In piazza, non in uno stadio
D’altronde eravamo in una piazza, non in uno stadio… Infatti la cerimonia di apertura che si terrà appunto a breve sarà celebrata a San Siro, per una delle ultime grandi apparizioni dello stadio milanese. Ovvie le ragioni dettate dalla sicurezza da un lato e dalle esigenze scenografiche dall’altro, quanto dal vendere ovviamente biglietti per gli spettatori.
Ma allora sorge un dubbio, non troppo complesso: se Lecco avesse uno stadio multifunzionale, aperto agli eventi extracalcistici, non sarebbe stato forse il luogo adatto per l’evento olimpico della fiaccola? Non avrebbe garantito maggior sicurezza? Sia per gli atleti, come per gli spettatori, come per lo stesso personale tecnico e i servizi dell’ordine? Magari qualcuno avrebbe potuto avere una migliore visibilità? Forse avremmo offerto più comfort ai bambini, a persone anziane, a soggetti fragili e con problemi di mobilità? E magari anche una compensazione dei costi sostenuti garantita da chi sarebbe stato certamente disposto a pagare un biglietto simbolico, ma standosene poi comodamente seduto in tribuna a godersi lo spettacolo?

Il progetto One For All Stadium
Questo è il senso del progetto One For All Stadium presentato alla città sul finire dello scorso anno, inteso come un’opportunità per avere un luogo pubblico per gestire con maggior efficienza e comfort situazioni come queste: non si tratta dello specifico della fiaccola olimpica, che non sappiamo quando si ripresenterà, ma di qualsiasi altro evento e spettacolo di pubblico interesse che vada dalla cultura, alla musica, a rassegne e fiere, mercati, ad altre manifestazioni sportive e para sportive… tutte cose che in città scarseggiano a volte, causa anche i limiti logistici e infrastrutturali. Allora proponiamo uno stadio per la città, data la sua posizione di grande accessibilità urbana e l’equidistanza dalla stazione ferroviaria rispetto al centro urbano stesso.
“Non aspettiamo la serie B, sarebbe comunque tardi”
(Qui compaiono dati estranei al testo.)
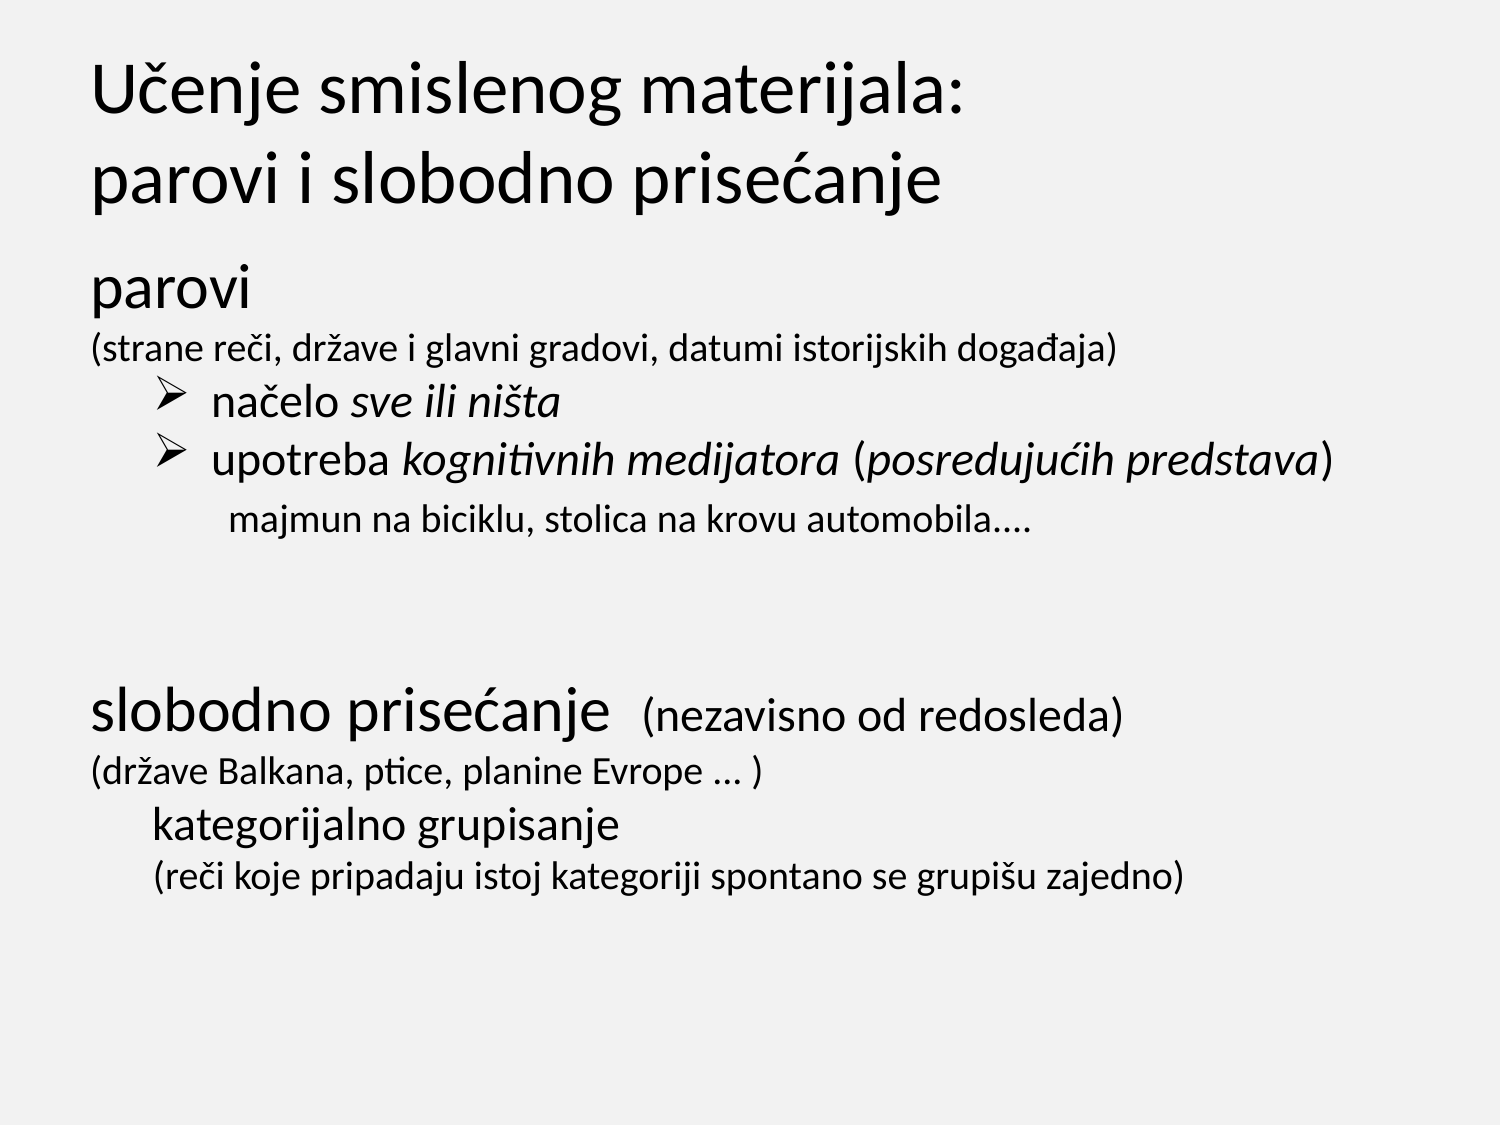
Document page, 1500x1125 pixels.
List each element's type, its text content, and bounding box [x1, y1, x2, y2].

title Učenje smislenog materijala: parovi i slobodno prisećanje [75, 45, 1425, 213]
list parovi (strane reči, države i glavni gradovi, datumi istorijskih događaja) načelo sve ili ništa upotreba kognitivnih medijatora (posredujućih predstava) majmun na biciklu, stolica na krovu automobila.... slobodno prisećanje (nezavisno od redosleda) (države Balkana, ptice, planine Evrope ... ) kategorijalno grupisanje (reči koje pripadaju istoj kategoriji spontano se grupišu zajedno) [75, 237, 1425, 1005]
Non occorre aspettare che la squadra del Lecco 1912 vada in serie B o magari nella prima divisione o che vinca la Champions (cosa che tutti ci auguriamo ovviamente…), perché sarebbe comunque tardi, e le pezze a una struttura che ha la sua storia (anche gloriosa) le abbiamo già messe troppe volte. Si tratta di uscire e semmai di imparare a convivere con lo specifico del gioco del calcio, aprendo ad altri giochi, e facendo di un’infrastruttura pubblica e comunale un luogo degno di tale nome.
Allora anche le fiaccole avrebbero un senso diverso e non passerebbero solo una tantum, correndo sul lungolago, ma darebbero nuova luce e vita alla città. Credo ce ne sia davvero il bisogno e di non essere l’unico a desiderarlo.